Ho scoperto che domenica prossima verrà trasmesso su Rai3 uno speciale sul nucleare, in cui molto probabilmente si smonteranno, pezzo per pezzo le buone chance che questa tecnologia avrebbe da offrirci. Sinceramente sono preoccupato. Ho capito che esiste molta disinformazione al riguardo. Però non trovo giusto che si faccia cattiva informazione, ammesso che così sarà (anche se, da quanto ho capito, l’idea è proprio quella: smontare il nucleare). Quello che dovrebbe essere fuori dubbio è che le chiacchiere stanno a zero e che il nostro Paese, a livello di energia (fondamentale per la crescita), dipende dall’estero per oltre l’80% del fabbisogno di energia primaria. Credo sia un record mondiale. Poi dipende dai combustibili fossili per oltre il 70% (un altro record mondiale o quasi). Oltre il 65% (40 punti oltre la media europea) dell’elettricità la produciamo da gas, petrolio e affini; cioè tutte fonti clima-alteranti, costose e i cui prezzi oscillano a seconda dei capricci di chi ne dispone.
Il nucleare può garantire la sostenibilità energetica al Paese: non dovremo più contare queste cifre grame e avremo energia in sovrabbondanza, tanta da poterla vendere e acquistare anche così molto peso geopolitico.

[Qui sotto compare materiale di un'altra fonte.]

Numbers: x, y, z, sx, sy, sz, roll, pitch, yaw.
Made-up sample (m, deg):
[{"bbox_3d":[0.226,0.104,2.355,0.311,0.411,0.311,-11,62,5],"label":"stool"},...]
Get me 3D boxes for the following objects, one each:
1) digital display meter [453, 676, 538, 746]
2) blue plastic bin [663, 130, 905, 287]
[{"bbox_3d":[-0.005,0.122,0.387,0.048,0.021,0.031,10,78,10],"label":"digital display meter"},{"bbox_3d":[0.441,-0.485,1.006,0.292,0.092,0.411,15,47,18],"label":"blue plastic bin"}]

Questa tecnologia inoltre creerebbe migliaia di posti di lavoro, per ogni singola centrale; dalla gestazione a fine vita.
Si dice poi che faccia male alla salute, che causi tumori. Io la risposta a questa domanda onestamente non ce l’ho, perché se ci si guarda intorno si trova chi dice una cosa, e chi il contrario (e ciascuno con validi argomenti). Però di certo questo studio che confuta la tesi che il nucleare sia dannoso alla salute l’ho trovato assai interessante:

http://energy-mix.blogspot.com/2010/01/abitare-vicino-alle-centrali-nucleari.html

Per cui direi che inutile arrovellarcisi sopra: dipende da cosa si vuol credere. Quello che non è opinabile sono fatti, numeri, statistiche, cifre, proiezioni in base a esempi consolidati in altri Paesi. E questi elementi parlano tutti di enormi benefici; benefici troppo grandi per ignorarli senza batter ciglio. Troppo grandi per lasciarsi sviare da trasmissioni che si annunciano di parte. Ovviamente gradirò molto constatare di essermi sbagliato.